Tim Homfray attends the performance of Haydn and Beethoven at London’s Wigmore Hall on 23 January 2023
The Doric Quartet opened Haydn’s op.50 no.5 Quartet in F major as if it were a question, with violins followed by curious ‘wrong’ notes in the lower instruments, before resolving into a satisfying perfect cadence. It offered a veritable musical mini-drama, all within the first eight bars. A mix of wrong-footing wit and tonal richness ran through the movement, with some fleet passagework from leader Alex Redington. The slow movement was a seamless meditation, a single lyrical arc. Some teasing touches of rubato added theatre to the Menuetto. Redington produced some soupy portamentos at the beginning of the finale, steadily taken but with a nice energy. Its humour was heightened with touches of rubato, including a couple of bars of heavy unison ritenuto, all given with twinkles in the eyes.

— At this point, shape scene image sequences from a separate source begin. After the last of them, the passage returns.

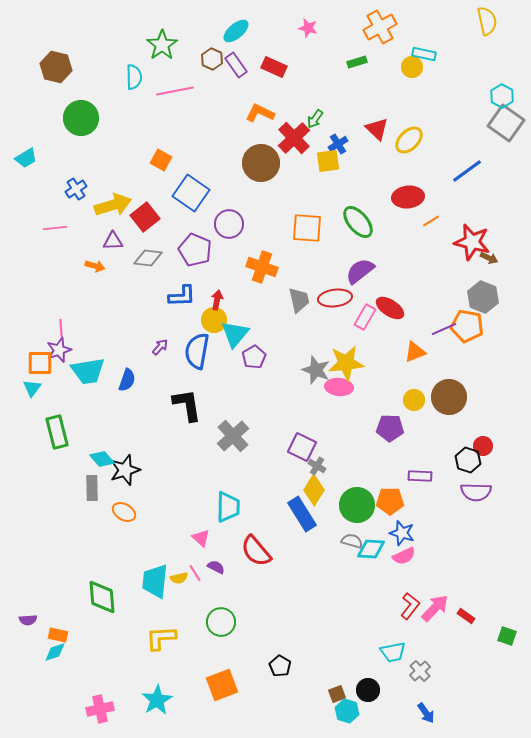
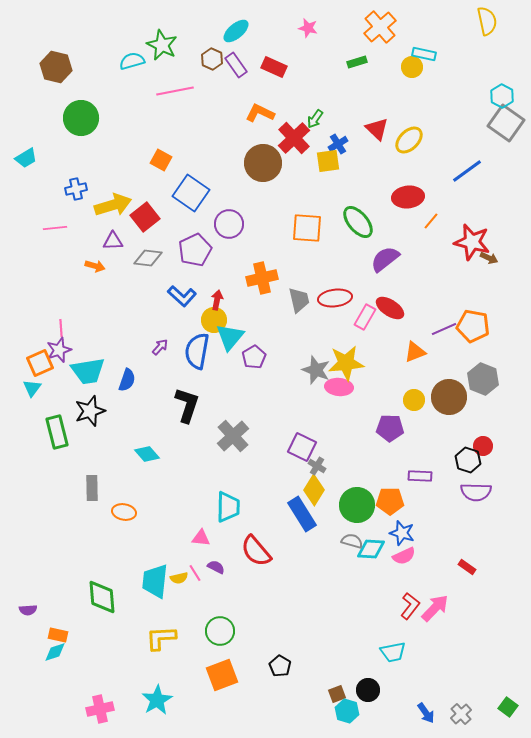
orange cross at (380, 27): rotated 12 degrees counterclockwise
green star at (162, 45): rotated 12 degrees counterclockwise
cyan semicircle at (134, 77): moved 2 px left, 16 px up; rotated 105 degrees counterclockwise
brown circle at (261, 163): moved 2 px right
blue cross at (76, 189): rotated 20 degrees clockwise
orange line at (431, 221): rotated 18 degrees counterclockwise
purple pentagon at (195, 250): rotated 24 degrees clockwise
orange cross at (262, 267): moved 11 px down; rotated 32 degrees counterclockwise
purple semicircle at (360, 271): moved 25 px right, 12 px up
blue L-shape at (182, 296): rotated 44 degrees clockwise
gray hexagon at (483, 297): moved 82 px down
orange pentagon at (467, 326): moved 6 px right
cyan triangle at (235, 334): moved 5 px left, 3 px down
orange square at (40, 363): rotated 24 degrees counterclockwise
black L-shape at (187, 405): rotated 27 degrees clockwise
cyan diamond at (102, 459): moved 45 px right, 5 px up
black star at (125, 470): moved 35 px left, 59 px up
orange ellipse at (124, 512): rotated 20 degrees counterclockwise
pink triangle at (201, 538): rotated 36 degrees counterclockwise
red rectangle at (466, 616): moved 1 px right, 49 px up
purple semicircle at (28, 620): moved 10 px up
green circle at (221, 622): moved 1 px left, 9 px down
green square at (507, 636): moved 1 px right, 71 px down; rotated 18 degrees clockwise
gray cross at (420, 671): moved 41 px right, 43 px down
orange square at (222, 685): moved 10 px up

Read: The Doric Quartet on switching to Classical bows
Violist Brett Dean joined the players for Beethoven’s C major Quintet op.29. The musicians gave a spacious account of the opening Allegro, and were closely observant of the many pianos and pianissimos, the more to bring out the drama of the abrupt fortes in the development. They took an equally broad view of the second-movement Adagio molto espressivo, with a surface serenity and subtle, expressive phrasing. After the spirited rustic dance of the Scherzo, the Presto finale was theatrical and suitably colourful, not least in the deliberately incongruous Andante section in the middle of it, an effect Beethoven liked so much he repeated it in the coda.